Berlin Alexanderplatz (dir. Rainer Werner Fassbinder, 1980)
The message behind the novel is bleak, but with a spark of hope at the end: people have little recourse when it comes to the social and economic position of their birth. Even when they try to rise above, they don’t realize that they are defeated from the very beginning by systemic circumstances beyond their control. Like animals to the slaughter — or wounded men with only one arm — they march to their inevitable disastrous destinies, largely ignorant of their own sad fate until it’s too late. (Ironically, Franz’s downfall is for a crime he didn’t commit, but that matters not in the poverty-stricken world: all are criminals in such a system.)
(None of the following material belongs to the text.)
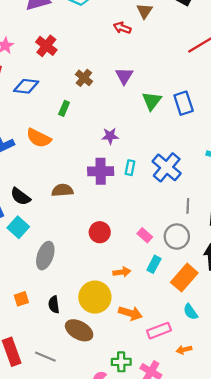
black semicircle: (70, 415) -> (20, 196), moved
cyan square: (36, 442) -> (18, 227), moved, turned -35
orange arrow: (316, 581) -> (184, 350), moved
And yet, this is the path that each of us must take if we are ever to learn any lessons in life. Salvation does lie at the end of suffering, but only for those who first go through the painful moments. For those at the lower end of the social rung, those moments will be longer, deeper, and more intense than for those who have more resources. In that sense, Döblin’s novel is very much in line with Dostoevsky’s fiction, which posits suffering as the necessary path by which one might achieve deliverance. Döblin suggests that we must sacrifice our old selves if we are to be reborn as more insightful people. It will be painful — and, like Franz’s lost arm, the scars will remain with us — and it won’t necessarily make us happy, but the trials will transform us, for better or worse. In the slang of contemporary social justice, it’s the only way to be woke.